:: Brief 1 ::
In the forum excerpt about the segmentation fault, condense the paragraph beginning "So the issue is here is that" into a short list that keeps its main facts.

:: Quoted passage ::
::::

Run with -? for options

-------------------------------------------------------------------------------
Test1
-------------------------------------------------------------------------------
test.cpp:15
...............................................................................

test.cpp:15: FAILED:
due to a fatal error condition:
  SIGSEGV - Segmentation violation signal

===============================================================================
test cases: 2 | 1 passed | 1 failed
assertions: 2 | 1 passed | 1 failed

Segmentation fault (core dumped)

So I think it's a problem only with icpx and not with intel/llvm clang++. Can you try with icpx?

jandres742 commented 1 year ago

So the issue is here is that the application is using a signal handler and is using malloc_shared allocations. however, L0 GPU driver, uses a signal handler to handle implicit migrations of shared allocation. This is what is called UMD migration, and is used to implement implicit migrations of shared-allocation on HW w/o page-fault support.

::::

:: Entries supplied ::

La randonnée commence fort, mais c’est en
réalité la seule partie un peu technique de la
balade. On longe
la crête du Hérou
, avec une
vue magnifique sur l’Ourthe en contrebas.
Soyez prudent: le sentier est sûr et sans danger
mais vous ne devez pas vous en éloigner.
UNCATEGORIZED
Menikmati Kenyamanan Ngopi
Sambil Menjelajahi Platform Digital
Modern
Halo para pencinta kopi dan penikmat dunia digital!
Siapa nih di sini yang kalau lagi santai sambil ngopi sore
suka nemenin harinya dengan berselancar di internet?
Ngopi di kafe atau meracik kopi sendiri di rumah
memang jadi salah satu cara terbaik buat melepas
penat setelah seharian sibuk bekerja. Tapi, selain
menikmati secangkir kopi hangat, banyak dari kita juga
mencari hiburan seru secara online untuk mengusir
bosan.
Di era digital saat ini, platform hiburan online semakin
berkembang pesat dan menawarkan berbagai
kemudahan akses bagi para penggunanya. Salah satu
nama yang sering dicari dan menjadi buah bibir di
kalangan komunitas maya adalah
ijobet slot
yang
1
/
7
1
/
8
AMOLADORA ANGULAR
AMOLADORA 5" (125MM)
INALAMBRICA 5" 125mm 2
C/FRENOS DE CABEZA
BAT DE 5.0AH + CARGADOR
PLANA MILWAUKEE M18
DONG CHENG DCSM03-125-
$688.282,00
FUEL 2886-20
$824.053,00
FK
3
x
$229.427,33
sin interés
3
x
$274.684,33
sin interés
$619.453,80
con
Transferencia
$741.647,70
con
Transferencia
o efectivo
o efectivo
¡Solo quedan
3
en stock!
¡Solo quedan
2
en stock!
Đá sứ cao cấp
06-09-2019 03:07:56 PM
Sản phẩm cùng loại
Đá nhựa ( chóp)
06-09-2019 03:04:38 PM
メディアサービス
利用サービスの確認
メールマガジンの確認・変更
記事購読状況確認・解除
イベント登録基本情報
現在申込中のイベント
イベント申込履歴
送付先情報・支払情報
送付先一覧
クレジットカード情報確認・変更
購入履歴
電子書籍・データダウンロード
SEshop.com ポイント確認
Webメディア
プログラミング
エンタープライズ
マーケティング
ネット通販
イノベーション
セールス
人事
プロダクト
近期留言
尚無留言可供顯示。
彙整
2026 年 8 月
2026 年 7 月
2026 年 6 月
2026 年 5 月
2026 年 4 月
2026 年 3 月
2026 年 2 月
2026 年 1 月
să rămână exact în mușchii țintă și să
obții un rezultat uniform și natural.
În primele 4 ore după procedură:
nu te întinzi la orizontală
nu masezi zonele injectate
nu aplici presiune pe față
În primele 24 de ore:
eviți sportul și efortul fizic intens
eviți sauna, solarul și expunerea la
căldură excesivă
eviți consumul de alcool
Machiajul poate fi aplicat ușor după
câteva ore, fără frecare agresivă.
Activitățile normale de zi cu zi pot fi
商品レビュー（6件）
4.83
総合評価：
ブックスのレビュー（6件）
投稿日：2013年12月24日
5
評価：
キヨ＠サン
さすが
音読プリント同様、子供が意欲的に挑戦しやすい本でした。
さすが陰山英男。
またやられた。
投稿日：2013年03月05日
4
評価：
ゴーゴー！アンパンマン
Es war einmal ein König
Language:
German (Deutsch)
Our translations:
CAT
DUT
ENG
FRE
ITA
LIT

::::

:: Brief 2 ::
Copy out the part of the records that opens with their very first line and closes with the line containing "Siapa nih di".

:: Written answer 1 ::
- The application uses a signal handler and malloc_shared allocations.
- The L0 GPU driver also uses a signal handler, which it needs to handle implicit migrations of shared allocations.
- This is called UMD migration. It implements implicit migration of shared allocations on hardware without page-fault support.

:: Written answer 2 ::
La randonnée commence fort, mais c’est en
réalité la seule partie un peu technique de la
balade. On longe
la crête du Hérou
, avec une
vue magnifique sur l’Ourthe en contrebas.
Soyez prudent: le sentier est sûr et sans danger
mais vous ne devez pas vous en éloigner.
UNCATEGORIZED
Menikmati Kenyamanan Ngopi
Sambil Menjelajahi Platform Digital
Modern
Halo para pencinta kopi dan penikmat dunia digital!
Siapa nih di sini yang kalau lagi santai sambil ngopi sore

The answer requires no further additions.